For the most part, you can go to the reference link and read up what is out there, as there are many information on the web now a day. But because there are so many information and versions, it can be confusing for the most of us. This link from wikipedia will provide some useful information for reference; http://en.wikipedia.org/wiki/Copper_wire_and_cable
This refers to the purity of the copper. The “N” stand for “Nine” or “9” and a 4N rating mean it is 99.99% pure. 6N rating mean 99.9999% pure.
OCC is a term very common in the audio world but what is common may not necessary correct. The full name should be PCOCC which stand for Pure Copper Ohno Continuous Casting and later, most refer to mostly just OCC which is trademarked in 1986 by professor Ohno of Chiba Institute of Technology in Japan for Ohno Continuous Casting and is a format or type of process used to product high grade copper wires and not a type of copper wire per say. Because this type of process produce high grade copper wires, some company later on refers it as OCC wire.

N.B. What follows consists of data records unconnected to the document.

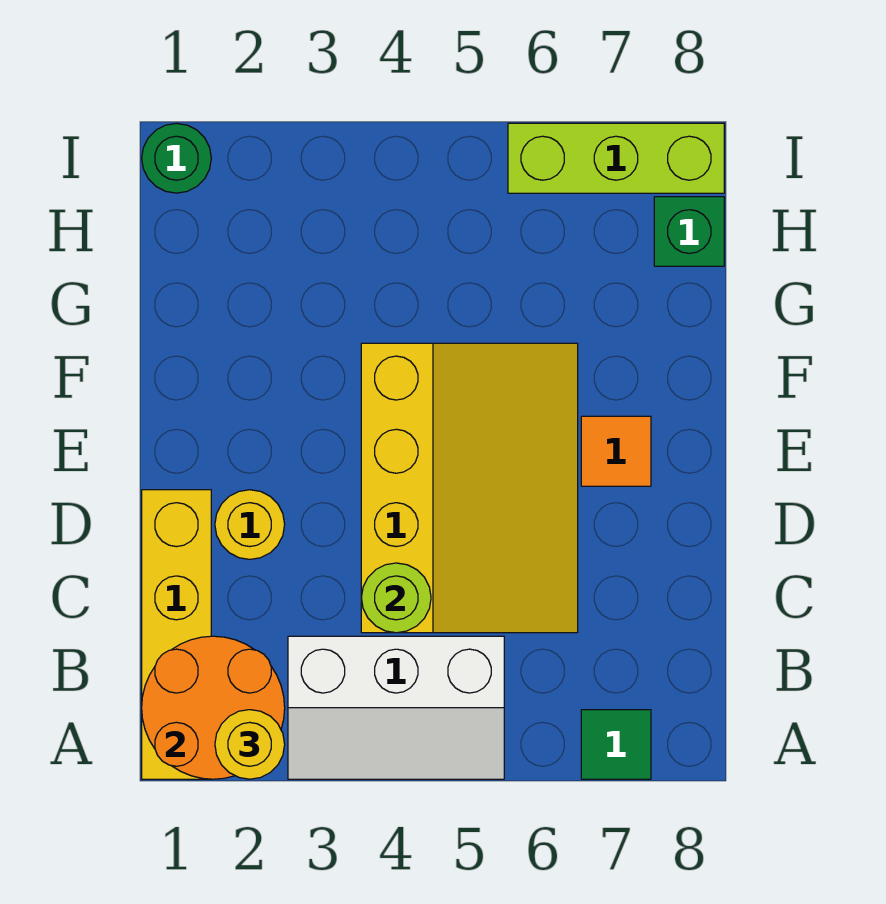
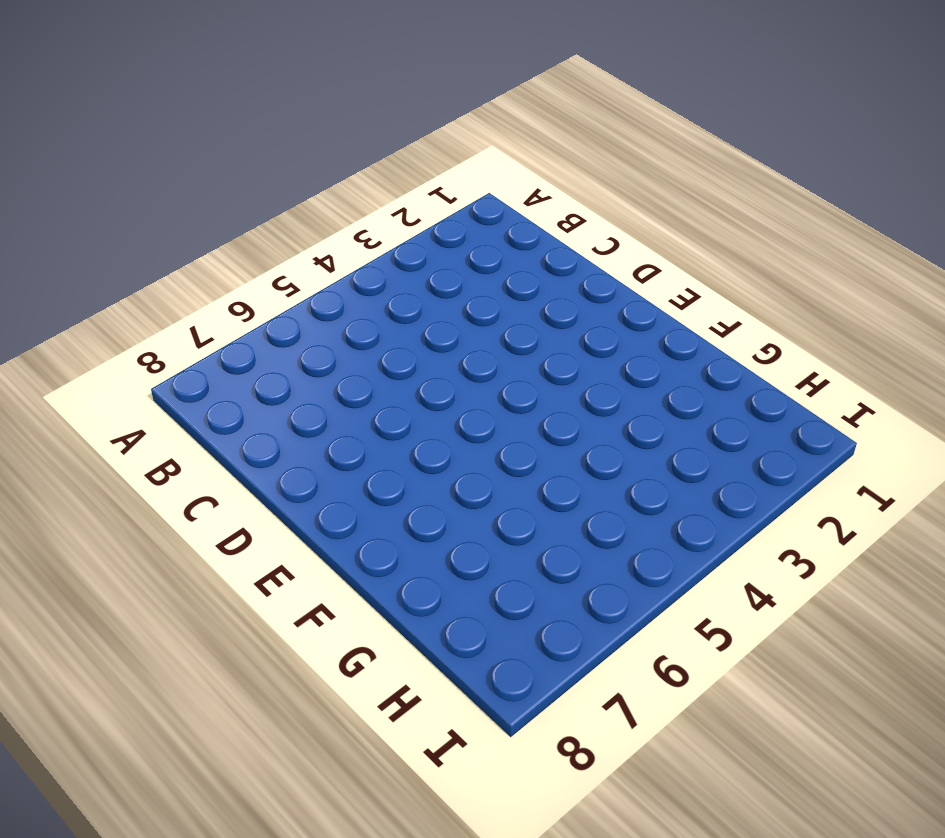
none -> yellow brick A1:D1 level 1
none -> white slope A3:B5 level 1 top B
none -> green tile A7 level 1

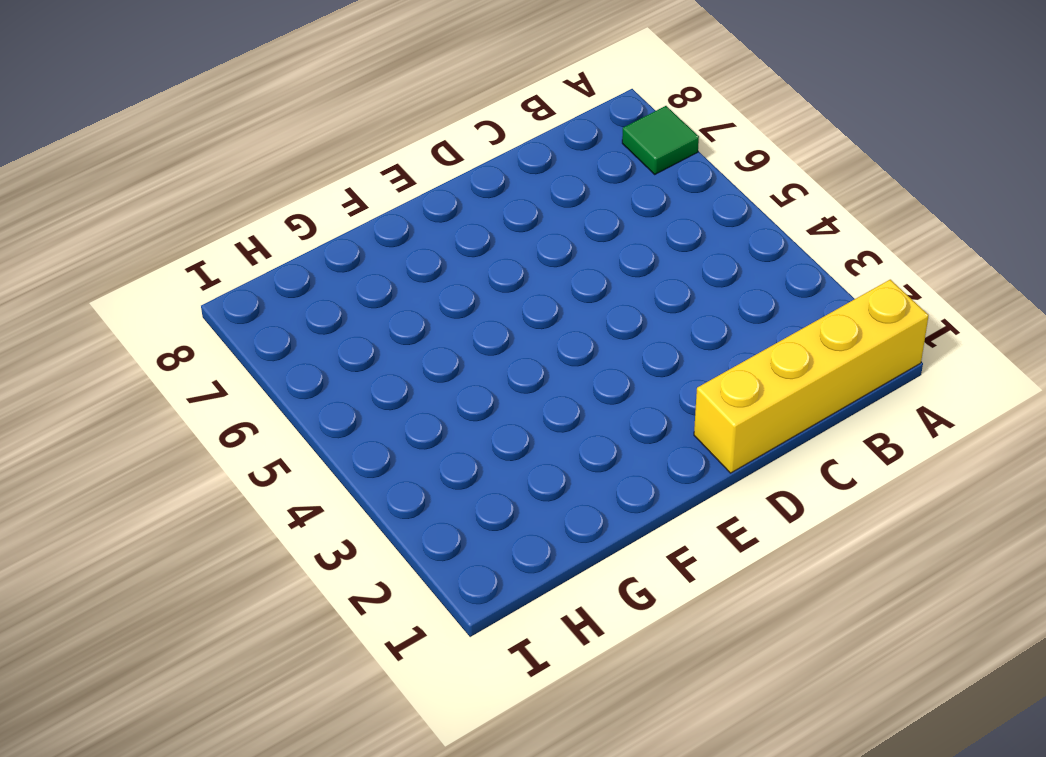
none -> white slope A3:B5 level 1 top B
none -> yellow slope C4:F6 level 1 top 4
none -> yellow round brick D2 level 1

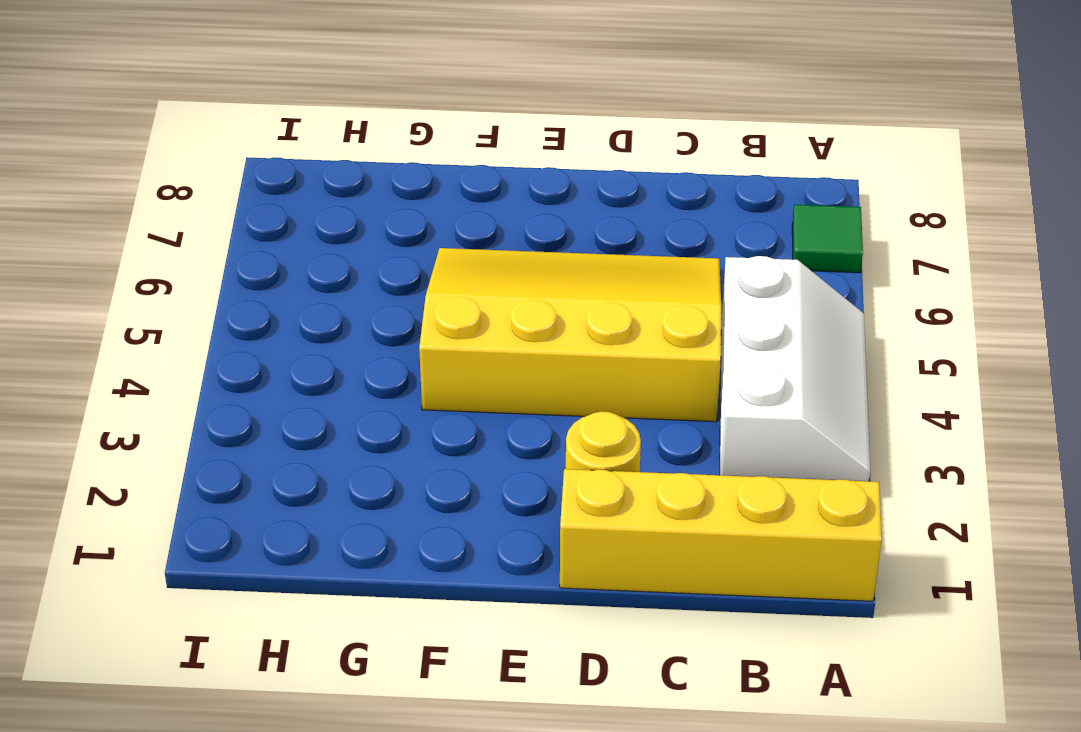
none -> orange tile E7 level 1
none -> green brick H8 level 1
none -> green round brick I1 level 1

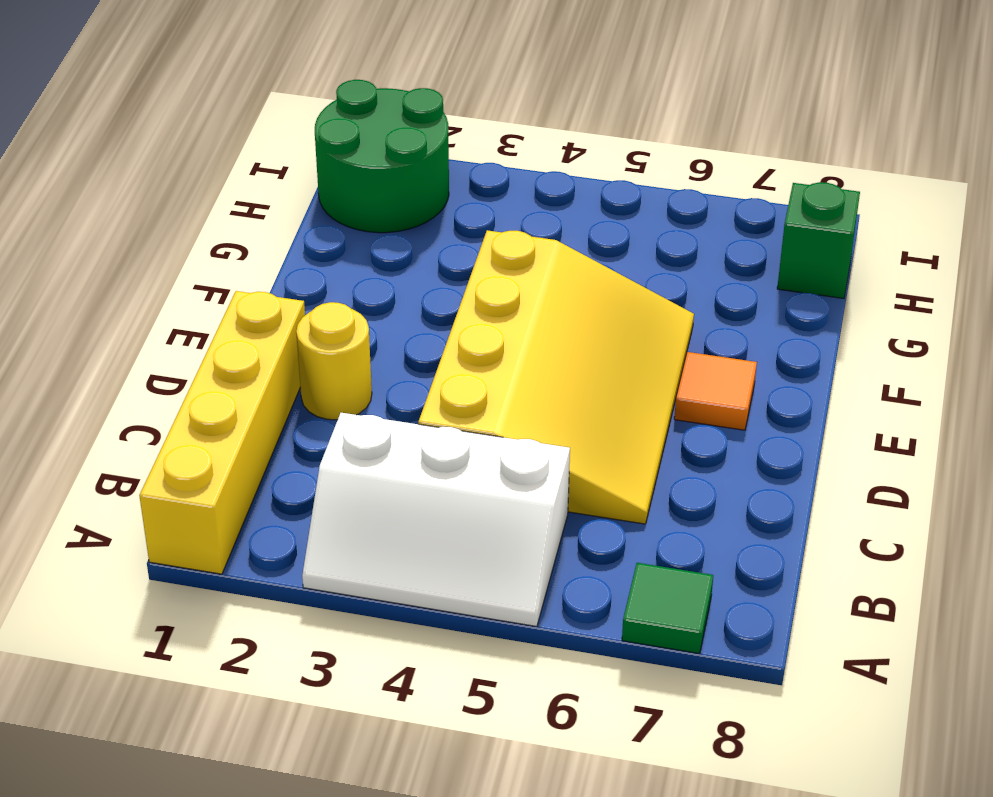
green round brick H1:I2 level 1 -> green round brick I1 level 1
none -> lime brick I6:I8 level 1
none -> orange round brick A1:B2 level 2
none -> lime round brick C4 level 2

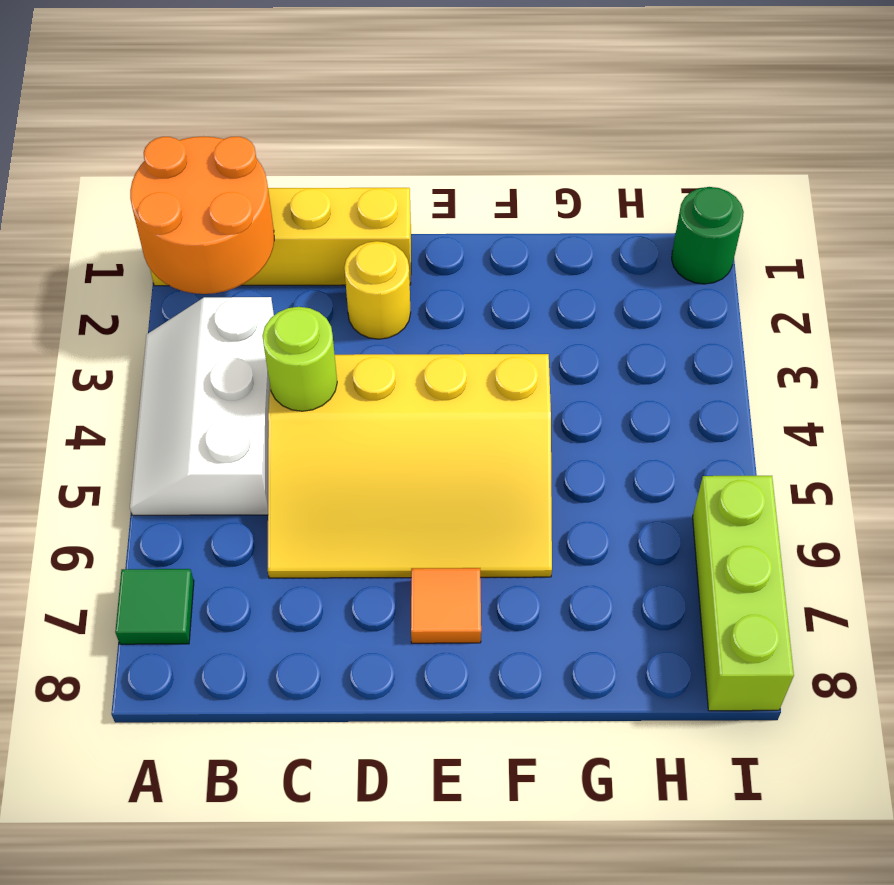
none -> green brick H8 level 1
none -> yellow round brick A2 level 3

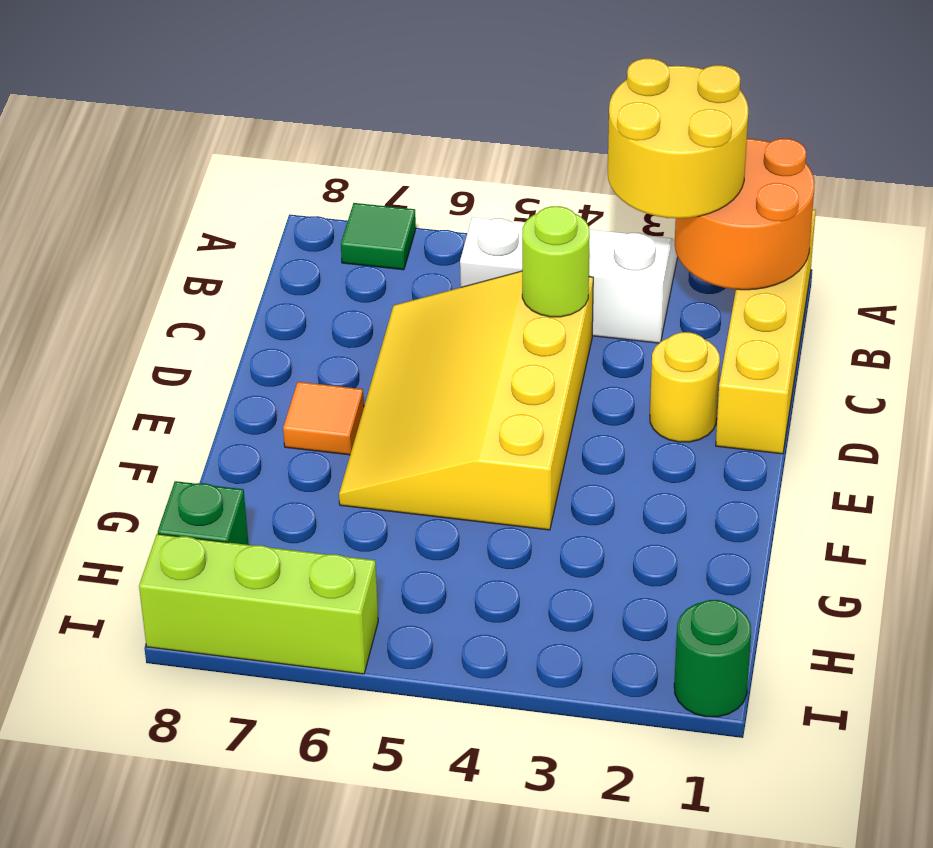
yellow round brick A2:B3 level 3 -> yellow round brick A2 level 3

OFC stand for Oxygen-free copper and OFHC stand for Oxygen-free high thermal conductivity and both are copper that have been refined with very little oxygen left in them. Under the IACS standard, later on many refers the high grade OFC copper as 4N copper. For further detail and information, please refer the wikipedia link; http://en.wikipedia.org/wiki/Oxygen-free_copper
MCC stand for Mono-crystal Copper. This is also sometime refer to as single crystal and or long grain crystal copper. In the audio world, this is the best type of copper to be use. But due to the process of manufacturing mono-crystal copper is relative new, various industries and technologies refers the material as mono-crystal or single crystal copper or silver pending on their application. In the audio world, it would refer as Mono-crystal where as in semiconductor industry would refer to as single crystal. For more detail, please refer to the wikipedia link; http://en.wikipedia.org/wiki/Monocrystal
In the mid eighty, we have the OCC process developed and in the nineties, we have the OFC developed and the “N” graded coppers. In the late twenties, we have the MCC developed. Each process has improved the pervious material somewhat and brings it close to its purest form.
Other then copper, many other mineral material are used to manufacture audio cables and connectors. Material are selected mainly due to electronic connectivity, effect on audio property and cost. Material like zinc, tin, gold, silver, platinum and rhodium etc.. are used also.